Each line from the first line of the entries through the line holding "G04 Gerber Fmt" is to be restated word for word; nothing else, and no picture, belongs in the answer.
-------- GIVEN DATA
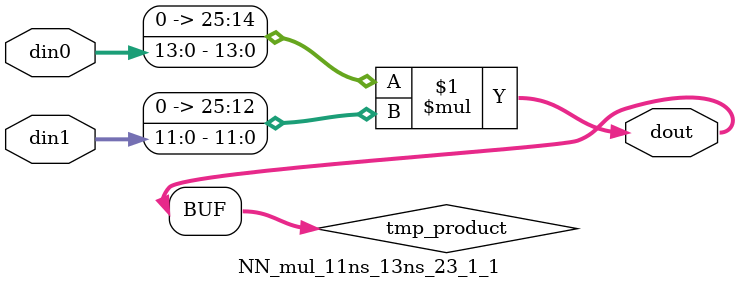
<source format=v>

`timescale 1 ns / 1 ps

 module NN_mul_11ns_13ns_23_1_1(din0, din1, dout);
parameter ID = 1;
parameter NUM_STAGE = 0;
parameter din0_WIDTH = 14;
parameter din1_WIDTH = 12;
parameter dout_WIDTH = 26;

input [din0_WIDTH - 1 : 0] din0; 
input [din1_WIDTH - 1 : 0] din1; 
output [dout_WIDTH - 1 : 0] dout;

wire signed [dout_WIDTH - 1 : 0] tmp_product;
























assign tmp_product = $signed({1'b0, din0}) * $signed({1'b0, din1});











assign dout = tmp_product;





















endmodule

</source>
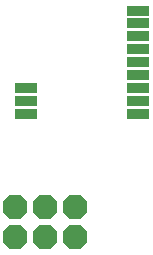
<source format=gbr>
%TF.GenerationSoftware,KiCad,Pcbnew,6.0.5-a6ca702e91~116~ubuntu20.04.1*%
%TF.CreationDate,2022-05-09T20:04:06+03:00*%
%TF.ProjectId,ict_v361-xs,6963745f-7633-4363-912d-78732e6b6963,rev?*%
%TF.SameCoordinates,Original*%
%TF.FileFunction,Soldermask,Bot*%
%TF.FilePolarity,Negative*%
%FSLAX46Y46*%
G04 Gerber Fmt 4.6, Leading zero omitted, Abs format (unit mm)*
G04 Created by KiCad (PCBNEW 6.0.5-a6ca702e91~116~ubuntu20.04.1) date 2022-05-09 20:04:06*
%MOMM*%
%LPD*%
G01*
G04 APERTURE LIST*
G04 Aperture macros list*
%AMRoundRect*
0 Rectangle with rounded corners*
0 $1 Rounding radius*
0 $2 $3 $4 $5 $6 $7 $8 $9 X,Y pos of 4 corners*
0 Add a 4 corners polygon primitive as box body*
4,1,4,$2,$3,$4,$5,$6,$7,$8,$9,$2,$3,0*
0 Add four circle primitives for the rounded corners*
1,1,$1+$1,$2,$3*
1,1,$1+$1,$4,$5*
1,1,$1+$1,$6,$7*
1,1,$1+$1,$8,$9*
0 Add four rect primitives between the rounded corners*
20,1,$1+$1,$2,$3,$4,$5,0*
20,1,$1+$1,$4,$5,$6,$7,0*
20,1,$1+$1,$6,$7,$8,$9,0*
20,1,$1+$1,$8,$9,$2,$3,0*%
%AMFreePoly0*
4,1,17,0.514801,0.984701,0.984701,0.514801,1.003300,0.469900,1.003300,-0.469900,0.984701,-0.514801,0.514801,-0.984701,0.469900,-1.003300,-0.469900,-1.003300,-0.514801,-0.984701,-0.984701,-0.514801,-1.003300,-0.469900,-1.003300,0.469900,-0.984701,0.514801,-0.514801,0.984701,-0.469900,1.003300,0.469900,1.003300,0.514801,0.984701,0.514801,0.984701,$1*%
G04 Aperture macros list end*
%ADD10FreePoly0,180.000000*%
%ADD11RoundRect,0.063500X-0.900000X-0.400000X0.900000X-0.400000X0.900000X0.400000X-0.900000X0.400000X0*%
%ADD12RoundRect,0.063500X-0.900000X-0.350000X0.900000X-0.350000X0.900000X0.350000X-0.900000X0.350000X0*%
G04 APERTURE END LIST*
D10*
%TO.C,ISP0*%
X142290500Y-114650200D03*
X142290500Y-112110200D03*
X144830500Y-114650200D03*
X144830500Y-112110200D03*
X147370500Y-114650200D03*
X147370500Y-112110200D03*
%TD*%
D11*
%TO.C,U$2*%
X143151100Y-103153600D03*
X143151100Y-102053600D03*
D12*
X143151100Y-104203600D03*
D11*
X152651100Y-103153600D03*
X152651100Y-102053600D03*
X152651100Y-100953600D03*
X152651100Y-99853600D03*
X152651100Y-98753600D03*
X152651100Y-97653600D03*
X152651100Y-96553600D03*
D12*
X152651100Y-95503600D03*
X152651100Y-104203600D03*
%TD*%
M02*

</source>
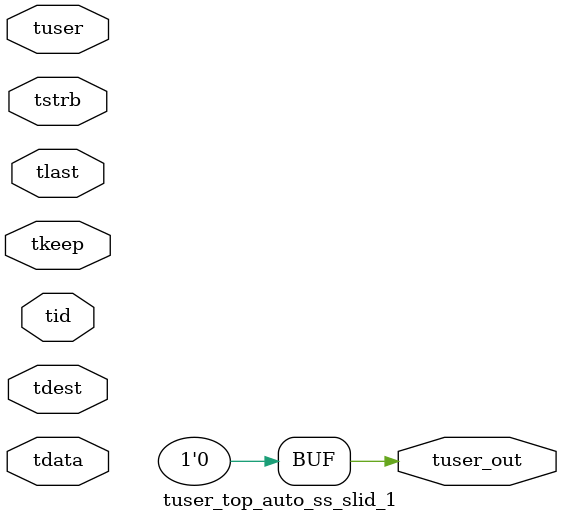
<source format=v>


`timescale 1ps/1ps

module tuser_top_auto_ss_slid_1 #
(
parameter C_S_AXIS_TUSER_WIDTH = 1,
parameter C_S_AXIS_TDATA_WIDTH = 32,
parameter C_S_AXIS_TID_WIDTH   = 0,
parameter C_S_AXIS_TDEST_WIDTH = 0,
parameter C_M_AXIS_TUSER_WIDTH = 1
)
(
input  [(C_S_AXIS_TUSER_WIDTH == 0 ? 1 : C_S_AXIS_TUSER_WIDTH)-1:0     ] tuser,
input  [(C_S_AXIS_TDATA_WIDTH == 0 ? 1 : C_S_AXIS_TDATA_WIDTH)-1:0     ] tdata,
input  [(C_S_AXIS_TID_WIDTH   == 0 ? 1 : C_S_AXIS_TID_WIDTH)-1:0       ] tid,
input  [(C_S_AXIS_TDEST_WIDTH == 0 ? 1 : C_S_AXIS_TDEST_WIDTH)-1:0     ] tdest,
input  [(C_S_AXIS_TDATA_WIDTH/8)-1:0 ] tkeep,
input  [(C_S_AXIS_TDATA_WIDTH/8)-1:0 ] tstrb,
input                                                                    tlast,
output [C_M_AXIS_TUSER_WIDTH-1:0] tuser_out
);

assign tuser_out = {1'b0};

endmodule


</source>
----------------
▶ [RESULT]:
<source format=v>

`timescale 1 ns / 1 ps

 module NN_mul_11ns_13ns_23_1_1(din0, din1, dout);
parameter ID = 1;
parameter NUM_STAGE = 0;
parameter din0_WIDTH = 14;
parameter din1_WIDTH = 12;
parameter dout_WIDTH = 26;

input [din0_WIDTH - 1 : 0] din0; 
input [din1_WIDTH - 1 : 0] din1; 
output [dout_WIDTH - 1 : 0] dout;

wire signed [dout_WIDTH - 1 : 0] tmp_product;
























assign tmp_product = $signed({1'b0, din0}) * $signed({1'b0, din1});











assign dout = tmp_product;





















endmodule

</source>
<source format=gbr>
%TF.GenerationSoftware,KiCad,Pcbnew,6.0.5-a6ca702e91~116~ubuntu20.04.1*%
%TF.CreationDate,2022-05-09T20:04:06+03:00*%
%TF.ProjectId,ict_v361-xs,6963745f-7633-4363-912d-78732e6b6963,rev?*%
%TF.SameCoordinates,Original*%
%TF.FileFunction,Soldermask,Bot*%
%TF.FilePolarity,Negative*%
%FSLAX46Y46*%
G04 Gerber Fmt 4.6, Leading zero omitted, Abs format (unit mm)*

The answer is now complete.